Folk Fest, putting the Work in workshop
It was another whirlwind weekend of fantastic music, running into all sorts of friends and acquaintances, and drinking beers out doors. The Winnipeg Folk Festival is always over too quick and after losing Saturday this year to the crappiest weather in Winnipeg July history, the end of the day Sunday felt like it came even quicker. Maybe not so for the staff and stage crews who had to deal with all that.
For me and many music nerds like me, the workshop stages are the true heart of the festival and hold the key to what we call festival magic. Of course, these are called Daytime Stages now and feature a mix of straight up concerts, and themed multiple-act performances. But we still call them workshops. Even in the early days, these were rarely workshops in the teaching and learning sense. But the "workshop" label allows artists to talk freely about their music, and enjoy a certain casualness.
This year, I saw some fantastic music on the workshop stages, and it seemed to be the indie rock acts that took the collaborative possibilities of the workshop setting to it's furthest extreme. Maybe it's because these acts have done fewer folk festivals and have a romantic idea of the festival workshop that they were so willing to shout "everybody join in on this one, key of E."

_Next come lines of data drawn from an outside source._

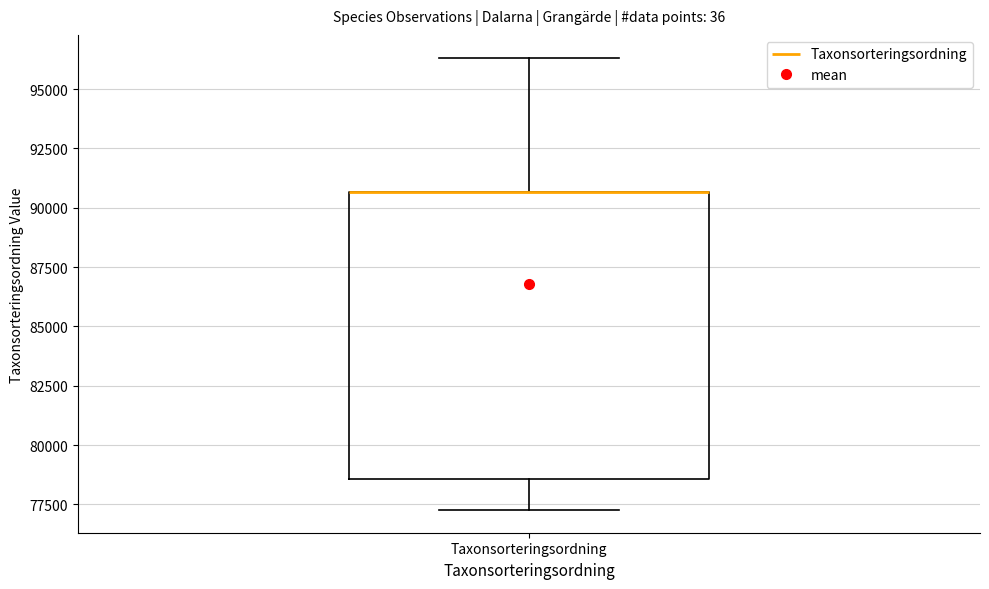

Read this box plot against the y-axis: the position of the median line, the range covered by the box, and the ends of both whiskers. The values are not printed on the chart, so give them approximately, as read against the axis.

median 90500 (drawn on the box's upper edge), box 78500 to 90500, whiskers 77500 to 96500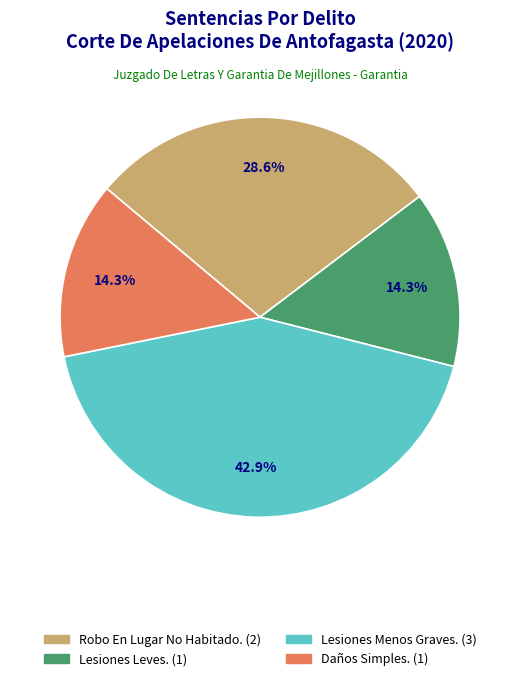

Does Lesiones Menos Graves. account for over 50% of the chart?

No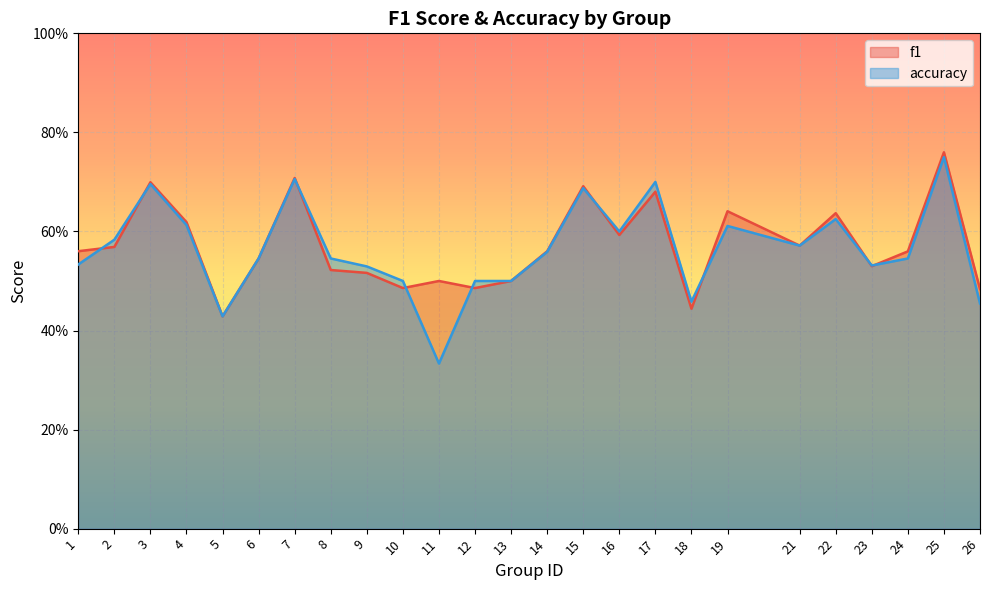

At 15, list the series in order from largest to smallest.

f1, accuracy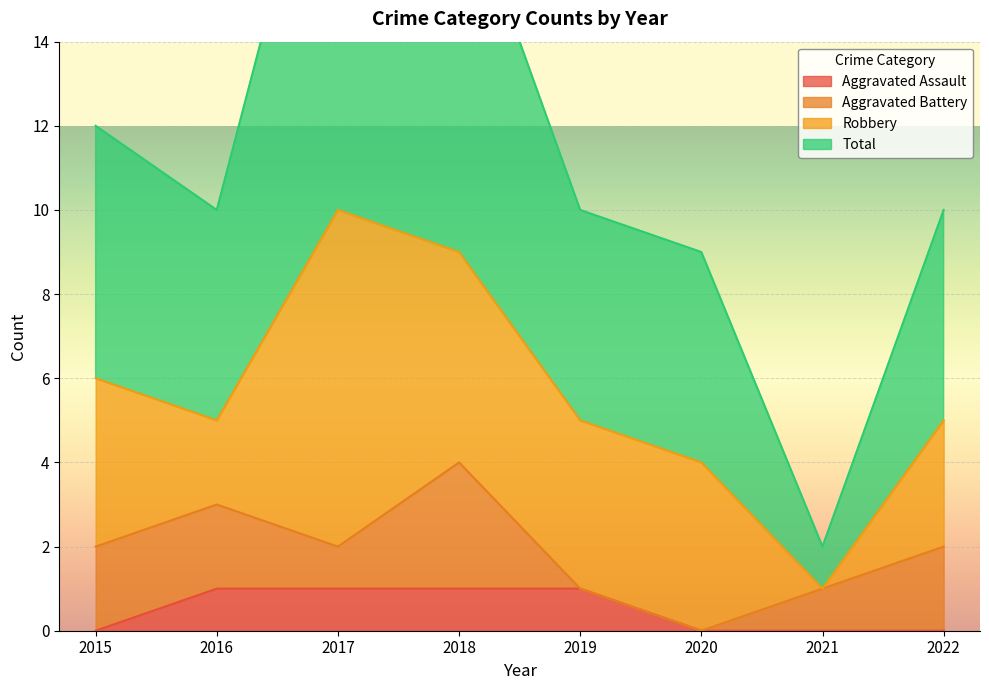

The Aggravated Assault series shows 1 at 2017. True or false?

True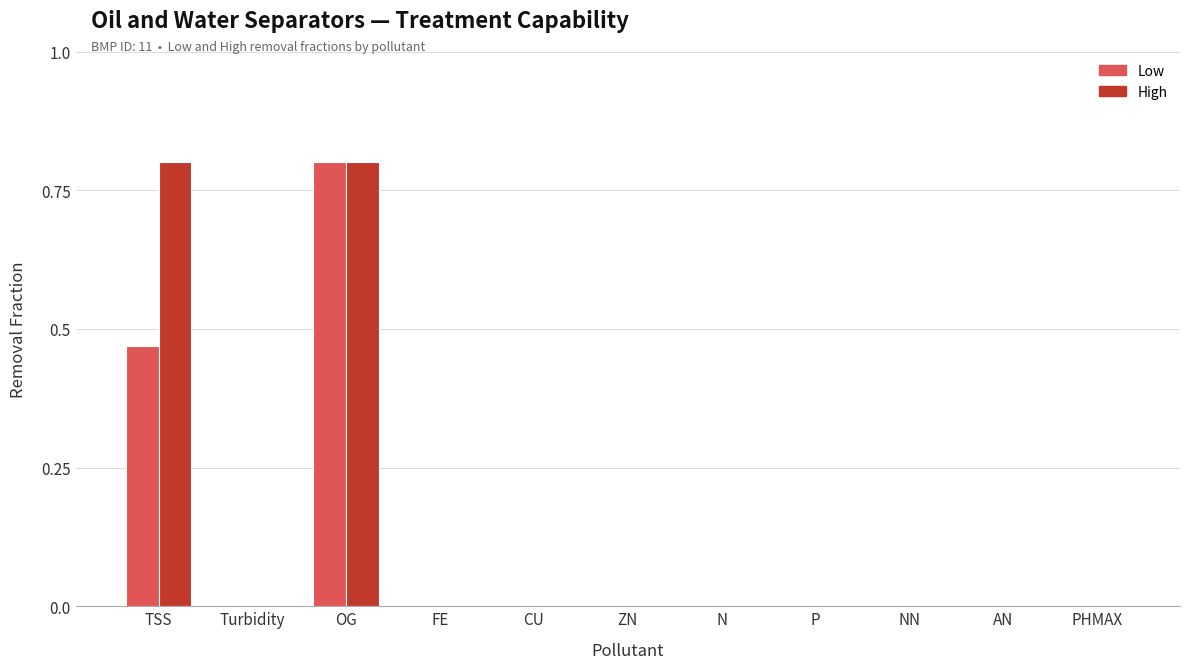

Between TSS and PHMAX, which series saw the biggest shift?

High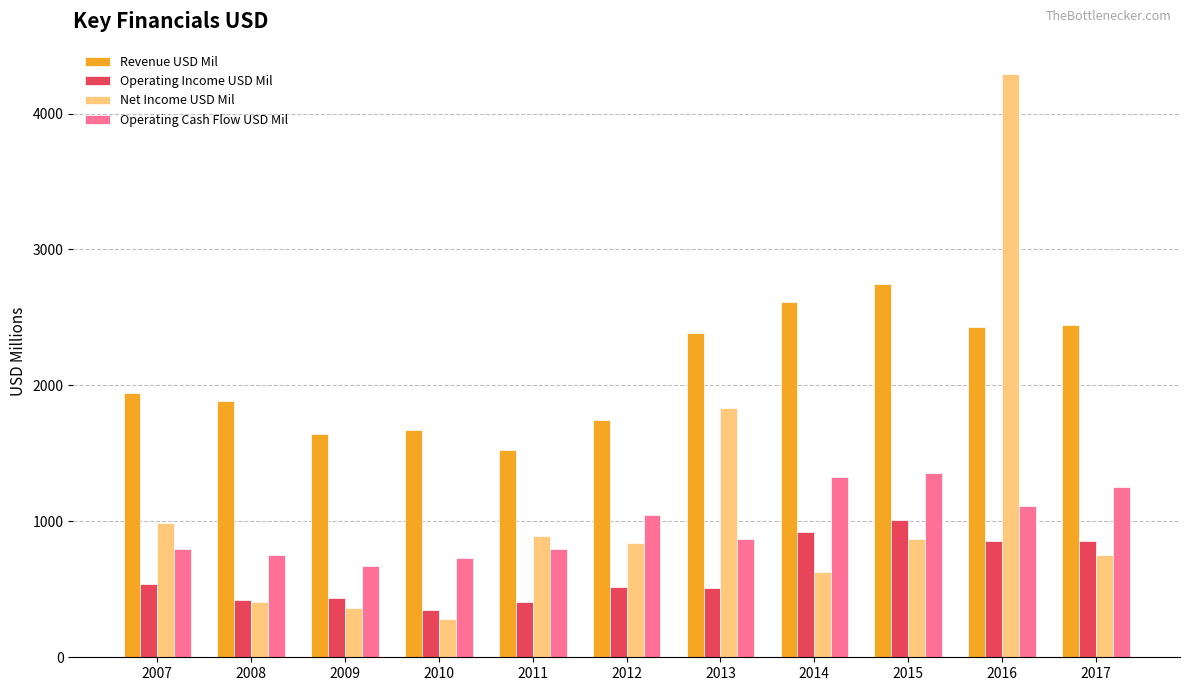

What are all the series names shown in the legend?

Revenue USD Mil, Operating Income USD Mil, Net Income USD Mil, Operating Cash Flow USD Mil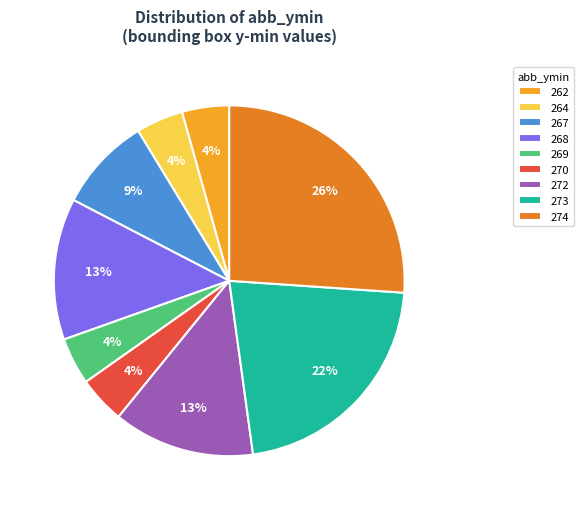

What percentage is the 272 slice, to the nearest percent?

13%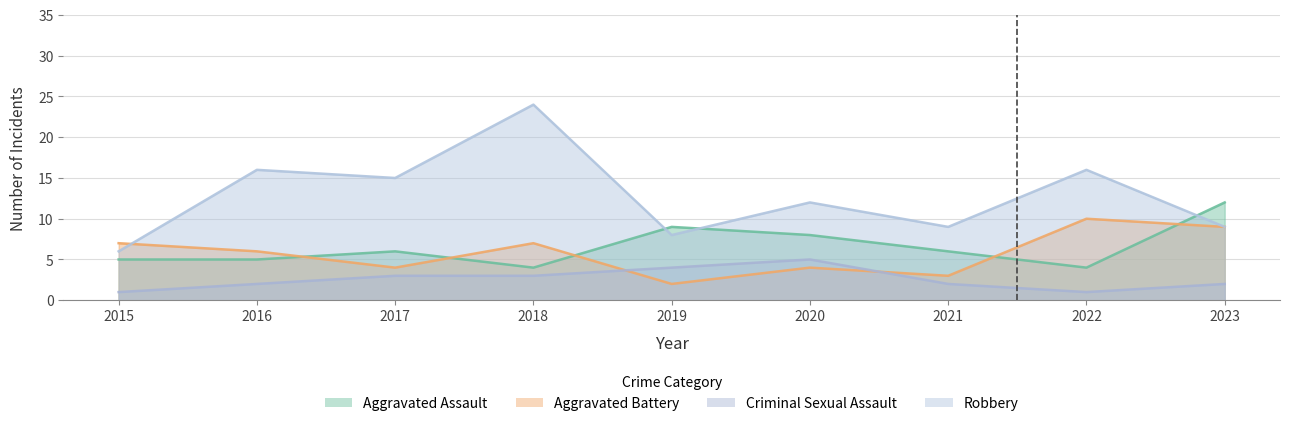

How many data points in Aggravated Assault are above 6?

3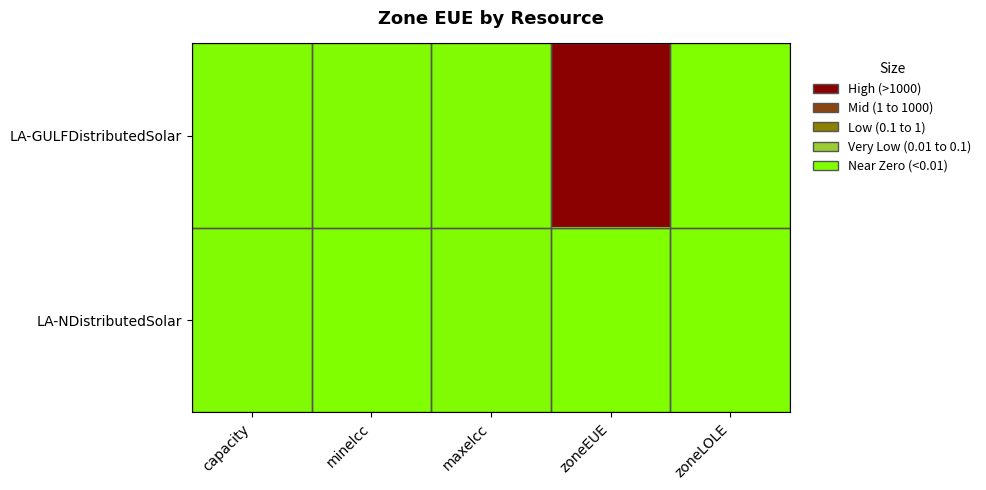

At how many categories does at least one series exceed 2001?

1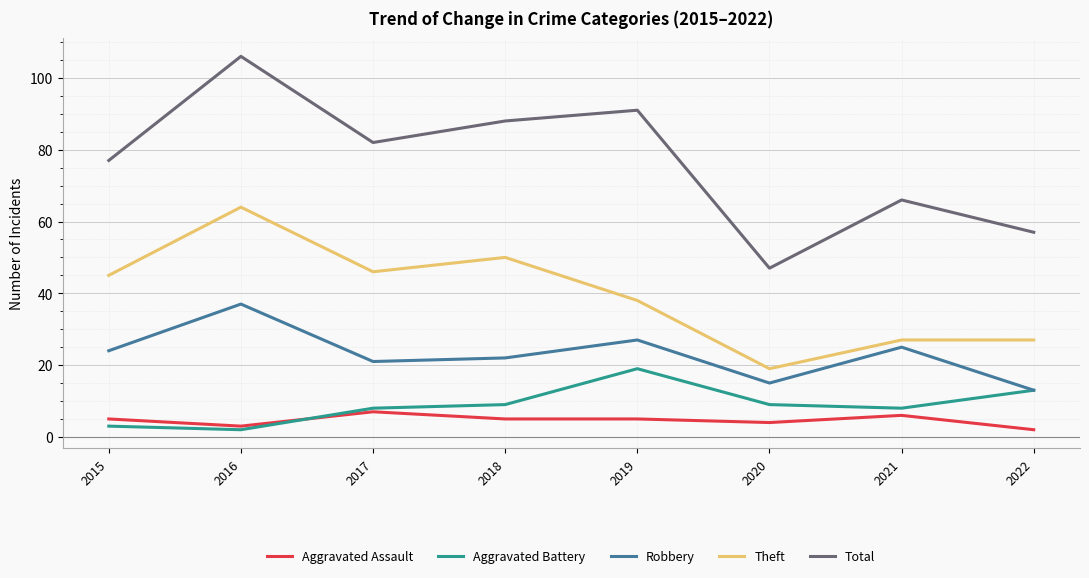

Does the chart have visible grid lines?

Yes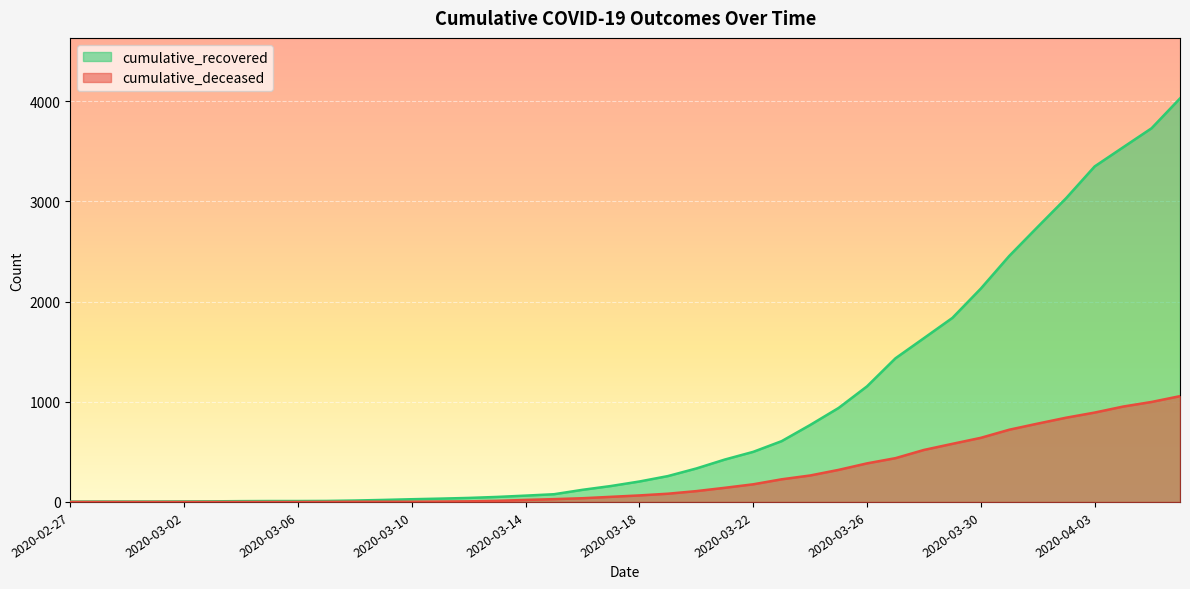

True or false: cumulative_deceased and cumulative_recovered intersect in this chart.

False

Calexico was masterful in every workshop that I saw and the addition of harmonized trumpet in the choruses of The Weakerthans songs was almost too joyful to handle. The Acorn and Apostle of Hustle also joined Calexico on stage in a similarily fantastic workshop. It was so apparent that all of these acts are fans of one another and the camaraderie and good will provided the needed foundation that the best festival workshops are built on.
This only broke down when the eagerness of the musicians outpaced their ability to quickly pick up and perform a song that they didn't know. Hayden stopped one his songs after the second chorus when the mess of wrong chords being played on stage got to be too much for him to handle. He got picked on a bit for this, but I thought "good for him," sure workshops are about collaboration, but not at the cost of the music being bad. Strangely, it was those who were having the most trouble who were the most eager to jump back in.
The highlight of the indie rock workshops, for me, was on the "I Hate Tucson" workshop (nobody does), when Calexico front man Joey Burns picked up a lyric sheet from in front of The Weakerthans' John K Sampson, and began singing a made-up melody to their collaborative made-up finale song. The crowd quickly caught on, this was a workshoped and truly new version of "I Hate Winnipeg."